• _Work instruction_: Copy the source text of each item below word for word, keeping every line, symbol and link unchanged.

• _Dataset entries_:

--------------------------------------------------

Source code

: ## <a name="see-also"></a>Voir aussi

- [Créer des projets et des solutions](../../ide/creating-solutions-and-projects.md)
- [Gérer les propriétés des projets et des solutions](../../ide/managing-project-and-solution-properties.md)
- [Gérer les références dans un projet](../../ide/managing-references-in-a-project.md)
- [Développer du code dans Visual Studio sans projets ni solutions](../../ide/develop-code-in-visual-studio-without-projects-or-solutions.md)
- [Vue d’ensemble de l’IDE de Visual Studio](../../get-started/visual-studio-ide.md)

--------------------------------------------------

• _Response_:
Source code

: ## <a name="see-also"></a>Voir aussi

- [Créer des projets et des solutions](../../ide/creating-solutions-and-projects.md)
- [Gérer les propriétés des projets et des solutions](../../ide/managing-project-and-solution-properties.md)
- [Gérer les références dans un projet](../../ide/managing-references-in-a-project.md)
- [Développer du code dans Visual Studio sans projets ni solutions](../../ide/develop-code-in-visual-studio-without-projects-or-solutions.md)
- [Vue d’ensemble de l’IDE de Visual Studio](../../get-started/visual-studio-ide.md)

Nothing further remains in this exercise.